• [JOB ITEM]
Starting at the line with "विधुतीय शुसासन सेवा" and going on through the line with "चौमासिक प्रगति प्रतिवेदन", reproduce each line in the records below exactly and nothing more.

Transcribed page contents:

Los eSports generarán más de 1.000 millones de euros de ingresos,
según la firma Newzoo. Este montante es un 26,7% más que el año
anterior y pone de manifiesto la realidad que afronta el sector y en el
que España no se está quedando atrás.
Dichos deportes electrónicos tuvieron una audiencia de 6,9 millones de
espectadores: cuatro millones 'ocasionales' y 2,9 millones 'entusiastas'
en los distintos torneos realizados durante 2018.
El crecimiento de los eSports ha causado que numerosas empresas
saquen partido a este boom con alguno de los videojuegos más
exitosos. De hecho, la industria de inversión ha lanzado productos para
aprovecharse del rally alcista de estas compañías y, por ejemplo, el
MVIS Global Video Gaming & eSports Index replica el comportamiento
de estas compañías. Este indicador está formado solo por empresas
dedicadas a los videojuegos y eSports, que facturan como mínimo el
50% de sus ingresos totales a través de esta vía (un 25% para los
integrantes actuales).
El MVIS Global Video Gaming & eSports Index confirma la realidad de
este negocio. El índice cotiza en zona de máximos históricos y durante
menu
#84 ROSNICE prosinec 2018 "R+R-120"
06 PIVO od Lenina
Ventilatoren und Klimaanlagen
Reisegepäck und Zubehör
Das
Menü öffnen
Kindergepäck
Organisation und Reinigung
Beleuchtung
...
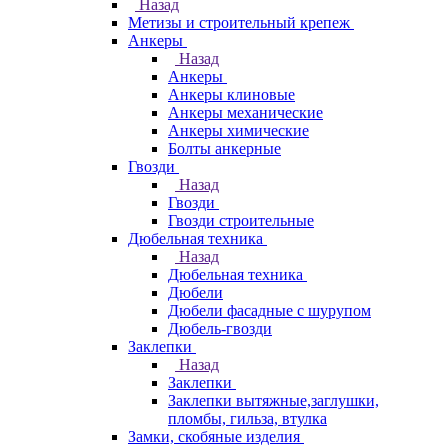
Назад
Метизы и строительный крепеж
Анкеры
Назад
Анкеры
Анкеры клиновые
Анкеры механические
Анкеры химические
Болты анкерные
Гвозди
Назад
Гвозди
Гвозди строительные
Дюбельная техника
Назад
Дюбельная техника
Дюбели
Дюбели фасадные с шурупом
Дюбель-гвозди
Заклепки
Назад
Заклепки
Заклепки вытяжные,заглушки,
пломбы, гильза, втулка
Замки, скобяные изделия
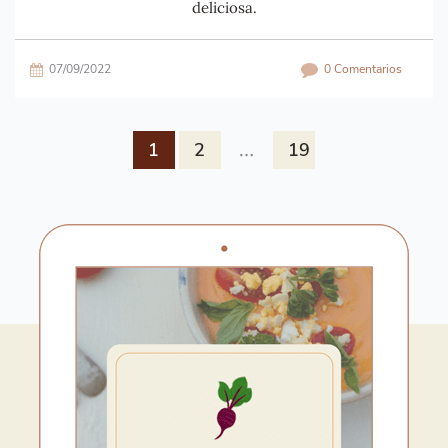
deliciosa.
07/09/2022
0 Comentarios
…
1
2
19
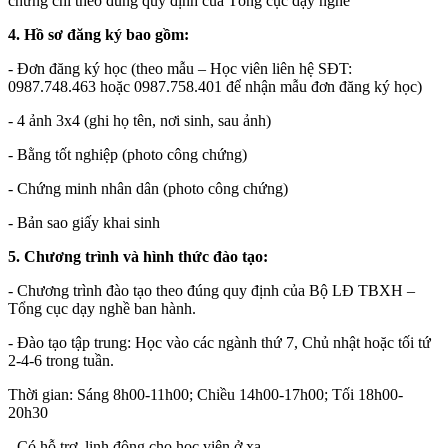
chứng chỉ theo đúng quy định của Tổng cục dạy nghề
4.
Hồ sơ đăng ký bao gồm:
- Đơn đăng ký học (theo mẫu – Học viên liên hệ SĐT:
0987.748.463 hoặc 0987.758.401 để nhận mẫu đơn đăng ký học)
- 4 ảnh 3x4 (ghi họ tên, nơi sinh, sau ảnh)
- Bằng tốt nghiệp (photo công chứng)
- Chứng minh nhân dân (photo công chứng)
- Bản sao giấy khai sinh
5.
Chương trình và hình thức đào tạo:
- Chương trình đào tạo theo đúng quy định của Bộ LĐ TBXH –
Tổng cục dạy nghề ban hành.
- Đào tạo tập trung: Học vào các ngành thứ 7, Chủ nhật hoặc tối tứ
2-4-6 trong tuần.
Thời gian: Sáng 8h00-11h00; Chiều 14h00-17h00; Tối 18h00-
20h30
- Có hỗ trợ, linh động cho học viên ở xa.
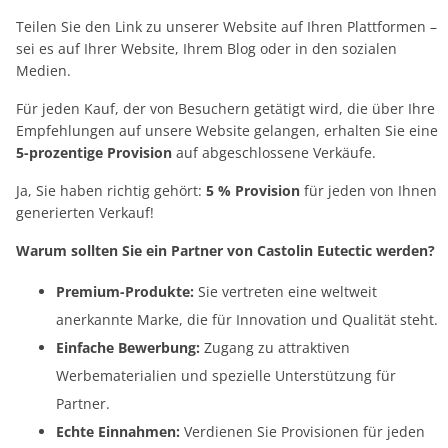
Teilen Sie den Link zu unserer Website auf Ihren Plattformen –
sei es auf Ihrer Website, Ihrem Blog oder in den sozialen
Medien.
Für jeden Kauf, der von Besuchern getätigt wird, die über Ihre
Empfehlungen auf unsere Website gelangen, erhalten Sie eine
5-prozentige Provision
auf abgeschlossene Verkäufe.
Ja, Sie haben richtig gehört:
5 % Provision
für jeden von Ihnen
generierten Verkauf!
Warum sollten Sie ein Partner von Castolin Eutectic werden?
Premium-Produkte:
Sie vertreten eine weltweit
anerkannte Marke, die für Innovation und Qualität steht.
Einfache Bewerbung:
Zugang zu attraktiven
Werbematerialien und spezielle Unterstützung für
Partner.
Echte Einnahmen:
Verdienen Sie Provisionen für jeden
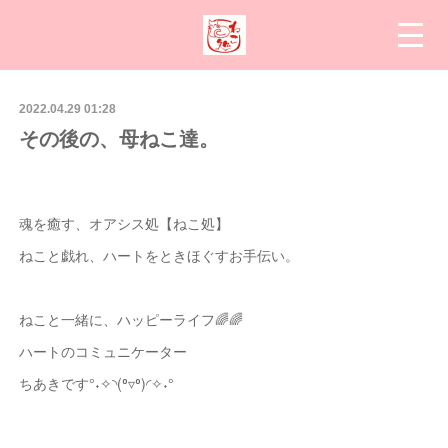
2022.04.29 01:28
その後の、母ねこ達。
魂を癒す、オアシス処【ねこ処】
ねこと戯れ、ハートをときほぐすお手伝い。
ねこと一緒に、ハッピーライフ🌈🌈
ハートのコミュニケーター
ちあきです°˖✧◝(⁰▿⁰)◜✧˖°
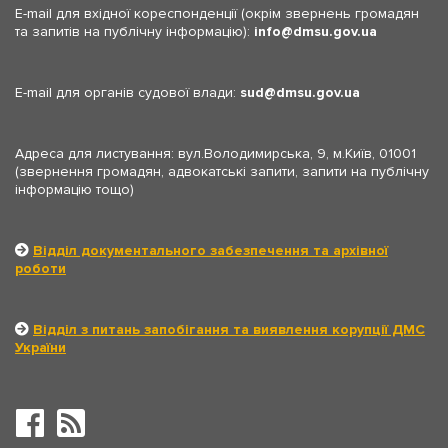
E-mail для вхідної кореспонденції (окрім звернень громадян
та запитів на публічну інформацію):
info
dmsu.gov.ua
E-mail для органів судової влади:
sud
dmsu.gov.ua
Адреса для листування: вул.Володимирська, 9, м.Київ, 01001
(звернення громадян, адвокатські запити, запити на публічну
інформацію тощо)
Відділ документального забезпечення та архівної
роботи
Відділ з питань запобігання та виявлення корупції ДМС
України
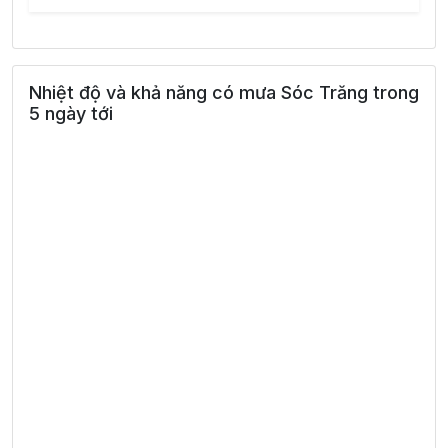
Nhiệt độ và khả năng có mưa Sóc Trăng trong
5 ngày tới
--
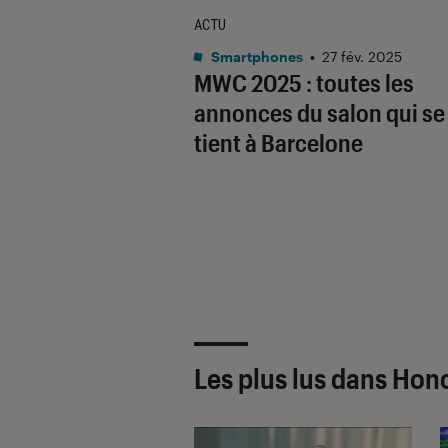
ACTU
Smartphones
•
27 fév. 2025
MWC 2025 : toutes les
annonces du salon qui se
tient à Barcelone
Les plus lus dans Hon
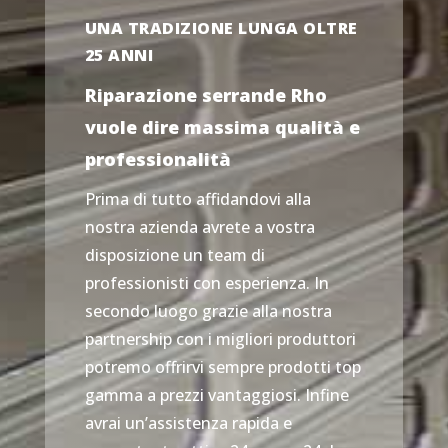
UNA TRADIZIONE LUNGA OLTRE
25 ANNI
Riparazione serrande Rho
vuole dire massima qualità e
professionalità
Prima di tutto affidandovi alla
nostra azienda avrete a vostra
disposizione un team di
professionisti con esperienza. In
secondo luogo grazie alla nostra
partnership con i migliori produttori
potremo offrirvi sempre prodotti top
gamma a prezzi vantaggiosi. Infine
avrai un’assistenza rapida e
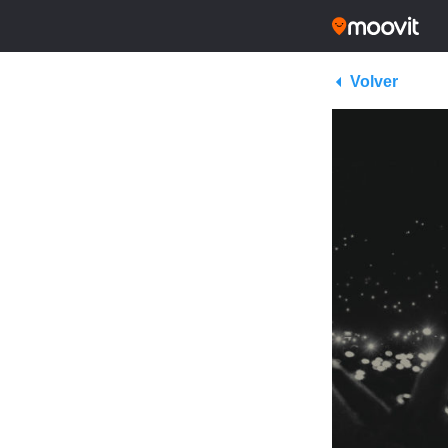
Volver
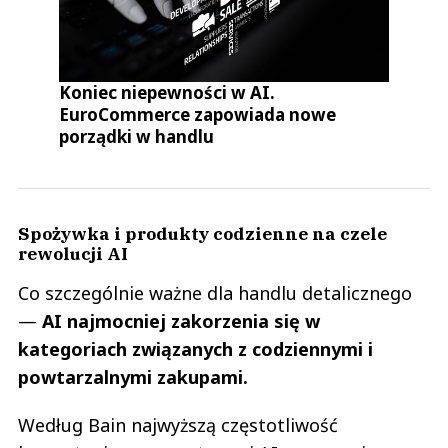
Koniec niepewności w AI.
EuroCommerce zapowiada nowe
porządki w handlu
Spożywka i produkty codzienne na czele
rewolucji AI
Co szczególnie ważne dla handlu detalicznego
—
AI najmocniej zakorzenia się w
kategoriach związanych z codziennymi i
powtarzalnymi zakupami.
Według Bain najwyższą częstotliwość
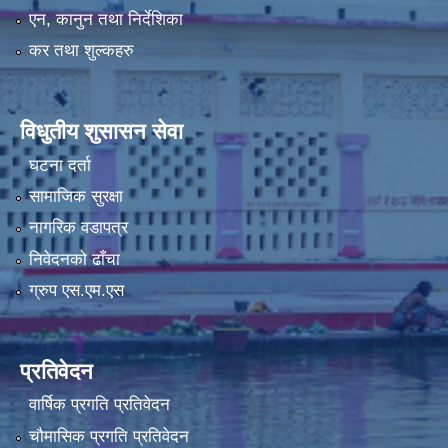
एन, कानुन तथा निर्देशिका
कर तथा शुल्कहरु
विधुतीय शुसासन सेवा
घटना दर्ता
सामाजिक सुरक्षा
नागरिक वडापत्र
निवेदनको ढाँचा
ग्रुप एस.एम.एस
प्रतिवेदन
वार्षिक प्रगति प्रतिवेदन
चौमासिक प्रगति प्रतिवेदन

• [ANSWER TO THE EXERCISE]
विधुतीय शुसासन सेवा
घटना दर्ता
सामाजिक सुरक्षा
नागरिक वडापत्र
निवेदनको ढाँचा
ग्रुप एस.एम.एस
प्रतिवेदन
वार्षिक प्रगति प्रतिवेदन
चौमासिक प्रगति प्रतिवेदन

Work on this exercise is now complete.